Julio María Sanguinetti
firmó un decreto ayer, el mismo día de su asunción presidencial, que deroga las
prohibiciones aplicadas durante la dictadura contra partidos y gremios como la
Convención Nacional de Trabajadores, el Partido Comunista, el Partido
Socialista o el Plenario Intersindical de Trabajadores.

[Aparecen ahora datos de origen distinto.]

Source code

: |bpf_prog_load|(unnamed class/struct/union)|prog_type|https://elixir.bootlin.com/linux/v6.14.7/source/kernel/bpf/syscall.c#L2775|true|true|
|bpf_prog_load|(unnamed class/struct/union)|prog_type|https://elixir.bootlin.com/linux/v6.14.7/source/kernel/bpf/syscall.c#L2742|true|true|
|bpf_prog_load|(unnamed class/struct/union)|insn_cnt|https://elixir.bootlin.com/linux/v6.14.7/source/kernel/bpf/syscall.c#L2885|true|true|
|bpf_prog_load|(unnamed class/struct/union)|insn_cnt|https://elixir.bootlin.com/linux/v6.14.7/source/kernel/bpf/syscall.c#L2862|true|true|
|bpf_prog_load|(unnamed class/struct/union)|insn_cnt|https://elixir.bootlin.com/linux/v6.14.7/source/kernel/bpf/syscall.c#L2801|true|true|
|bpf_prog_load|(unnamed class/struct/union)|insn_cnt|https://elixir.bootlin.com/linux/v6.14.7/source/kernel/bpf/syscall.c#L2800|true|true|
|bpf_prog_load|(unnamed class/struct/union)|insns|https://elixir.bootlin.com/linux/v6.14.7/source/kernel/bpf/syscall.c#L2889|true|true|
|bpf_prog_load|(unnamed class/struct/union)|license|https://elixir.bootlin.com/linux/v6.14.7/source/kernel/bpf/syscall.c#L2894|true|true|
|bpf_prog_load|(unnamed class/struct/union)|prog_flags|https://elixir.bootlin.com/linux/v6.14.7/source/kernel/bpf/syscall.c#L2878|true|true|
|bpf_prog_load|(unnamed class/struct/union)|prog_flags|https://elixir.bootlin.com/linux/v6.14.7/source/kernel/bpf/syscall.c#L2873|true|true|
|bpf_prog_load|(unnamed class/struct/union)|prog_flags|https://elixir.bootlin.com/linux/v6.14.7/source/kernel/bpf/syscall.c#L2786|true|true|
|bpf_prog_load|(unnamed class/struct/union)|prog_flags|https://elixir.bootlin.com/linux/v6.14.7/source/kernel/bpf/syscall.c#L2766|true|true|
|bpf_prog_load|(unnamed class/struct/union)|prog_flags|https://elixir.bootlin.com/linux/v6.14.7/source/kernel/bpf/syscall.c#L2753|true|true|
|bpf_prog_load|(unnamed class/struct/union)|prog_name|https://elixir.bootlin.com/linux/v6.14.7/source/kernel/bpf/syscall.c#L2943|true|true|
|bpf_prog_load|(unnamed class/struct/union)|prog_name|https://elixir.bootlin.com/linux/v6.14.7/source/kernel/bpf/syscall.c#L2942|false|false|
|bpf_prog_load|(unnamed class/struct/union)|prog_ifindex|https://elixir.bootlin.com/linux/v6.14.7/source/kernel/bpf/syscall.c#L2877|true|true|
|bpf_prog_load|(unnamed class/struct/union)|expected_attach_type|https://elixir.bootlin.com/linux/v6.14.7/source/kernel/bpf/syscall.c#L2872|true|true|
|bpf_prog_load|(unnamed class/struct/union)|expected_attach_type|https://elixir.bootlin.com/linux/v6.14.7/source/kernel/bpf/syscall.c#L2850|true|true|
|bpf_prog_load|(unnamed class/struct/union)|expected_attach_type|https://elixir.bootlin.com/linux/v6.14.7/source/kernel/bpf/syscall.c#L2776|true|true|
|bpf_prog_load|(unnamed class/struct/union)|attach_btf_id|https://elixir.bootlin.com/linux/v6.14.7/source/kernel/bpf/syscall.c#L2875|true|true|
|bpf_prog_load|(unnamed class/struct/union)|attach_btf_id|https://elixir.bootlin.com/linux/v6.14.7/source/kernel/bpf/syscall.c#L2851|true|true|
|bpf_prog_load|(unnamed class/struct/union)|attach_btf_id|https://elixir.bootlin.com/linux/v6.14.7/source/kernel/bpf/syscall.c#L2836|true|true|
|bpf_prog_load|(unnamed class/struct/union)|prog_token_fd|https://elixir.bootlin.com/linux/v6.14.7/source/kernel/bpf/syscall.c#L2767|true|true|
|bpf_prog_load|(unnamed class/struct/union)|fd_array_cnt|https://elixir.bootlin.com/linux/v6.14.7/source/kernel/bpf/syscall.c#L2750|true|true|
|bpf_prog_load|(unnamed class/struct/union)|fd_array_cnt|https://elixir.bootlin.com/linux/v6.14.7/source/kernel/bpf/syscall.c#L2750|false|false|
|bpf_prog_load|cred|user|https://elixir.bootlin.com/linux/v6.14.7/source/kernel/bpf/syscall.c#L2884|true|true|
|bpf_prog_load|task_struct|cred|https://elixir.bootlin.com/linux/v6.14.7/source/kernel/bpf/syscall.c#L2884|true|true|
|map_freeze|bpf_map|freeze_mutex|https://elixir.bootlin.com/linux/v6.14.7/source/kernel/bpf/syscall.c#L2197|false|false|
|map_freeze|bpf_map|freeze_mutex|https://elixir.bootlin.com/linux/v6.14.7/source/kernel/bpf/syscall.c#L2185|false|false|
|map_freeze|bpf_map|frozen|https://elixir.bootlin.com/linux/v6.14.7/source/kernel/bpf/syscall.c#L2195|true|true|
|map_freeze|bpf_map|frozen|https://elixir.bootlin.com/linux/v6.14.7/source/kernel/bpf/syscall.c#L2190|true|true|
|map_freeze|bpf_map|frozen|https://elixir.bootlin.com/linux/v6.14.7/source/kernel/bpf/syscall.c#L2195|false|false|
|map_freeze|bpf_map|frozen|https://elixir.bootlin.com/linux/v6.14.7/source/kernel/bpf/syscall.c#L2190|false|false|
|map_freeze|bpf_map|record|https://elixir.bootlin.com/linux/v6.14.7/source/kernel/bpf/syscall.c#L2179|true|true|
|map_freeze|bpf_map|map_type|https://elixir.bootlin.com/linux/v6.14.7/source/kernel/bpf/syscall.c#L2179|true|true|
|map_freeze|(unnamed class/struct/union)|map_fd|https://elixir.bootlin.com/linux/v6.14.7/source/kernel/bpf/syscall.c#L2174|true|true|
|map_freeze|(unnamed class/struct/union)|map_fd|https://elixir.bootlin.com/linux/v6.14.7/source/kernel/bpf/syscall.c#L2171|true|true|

Fue una jornada de símbolos:
inmediatamente después de recibir la banda presidencial de su vicepresidente,
Enrique Tarigó, Sanguinetti anunció el inmediato restablecimiento de las relaciones
diplomáticas con Venezuela, rotas tras el secuestro en la Embajada venezolana
en Montevideo de una muchacha uruguaya, refugiada de la dictadura militar y que
aún continúa desaparecida.En la mañana, Sanguinetti, abogado y periodista ce
origen genovés, de 49 años, casado con Marta Canessa, historiadora y
periodista, con dos hijos, había prometido por su honor el cargo de presidente
en el Congreso de la Nación y ante los representantes de 72 delegaciones
extranjeras. Felipe González tomó asiento junto a Bettino Craxi y, acaso
intencionadamente, se hizo sentar juntos a los presidentes Daniel Ortega, de
Nicaragua, y Luis Alberto Monge, de Costa Rica; tras ellos, el secretario de
Estado norteamericano, George Shultz.
Tras la promesa -Uruguay es
un país eminentemente laico-, el presidente Sanguinetti pronunció un brillante
discurso sin un solo papel a la vista. Calificó la actual crisis económica
latinoamericana como peor que la de 1929, hizo un llamamiento para superar no
sólo 11 años de dictadura sino 20 de desencuentros nacionales, y aseguró asumir
el mando de las Fuerzas Armadas con firmeza y sin espíritu de revancha.
Sanguinetti y su
vicepresidente, Enrique Tarigó, subieron a la plataforma de carga de un
espantoso jeep amarillo y, de pie, agarrados a la barra
antivuelco, desfilaron desde el Congreso hasta la casa de Gobierno protegidos
por la caballería de gala.
La multitud en la Plaza de
la Independencia iba saludando a los jefes de Estado y primeros ministros a su
llegada a la casa del Gobierno, y saltó de júbilo cuando la megafonía anunció
que el Gobierno democrático había entrado en funciones. La policía uruguaya se
desplegaba correcta y pasiva, en tanto los sistemas de seguridad de algunos
mandatarios extranjeros -el español entre otros- se empleaban con rudeza, poco
comprensivos con las simpatías que entre los orientales despiertan
personalidades como Felipe González. Como contraste, el presidente boliviano,
Hernán Siles Suazo, cruzaba la plaza rodeado sólo por dos altísimos edecanes
que casi le conducían como a un niño, abrazado y besado por las gentes que
vitoreaban a Bolivia.
Una recepción en el
Parquehotel -donde comenzaron hace años las conversaciones entre políticos y
militares uruguayos- y un concierto de gala en el teatro Solís completaron el
protocolo de la toma de posesión.
Por las calles, y hasta la
madrugada, baile generalizado al ritmo delcandomblé y juegos de azar callejeros,
prohibidos por la ley pero tolerados como desahogo de los empobrecidos
uruguayos.
Ni un solo uniforme militar
uruguayo a la vista y ni el menor incidente callejero.
Abandono de un general
La restablecida democracia
conoció ayer su primer problema castrense. El jefe de la más importantes
división del Ejército uruguayo, general Jorge Bonelli, pidió su pase a la
situación de retiro. Esta decisión de Bonelli, uno de los militares más duros y
hombre de confianza del último presidente de
facto, general Gregorio
Alvarez, se relaciona con los nombramientos castrenses realizados por
Sanguinetti. El Gobierno debe buscarle sustituto entre 14 generales, todos
ellos ascendidos dentro del periodo autoritario, para otorgar el mando de esta
división, con sede en Montevideo, informa Efe.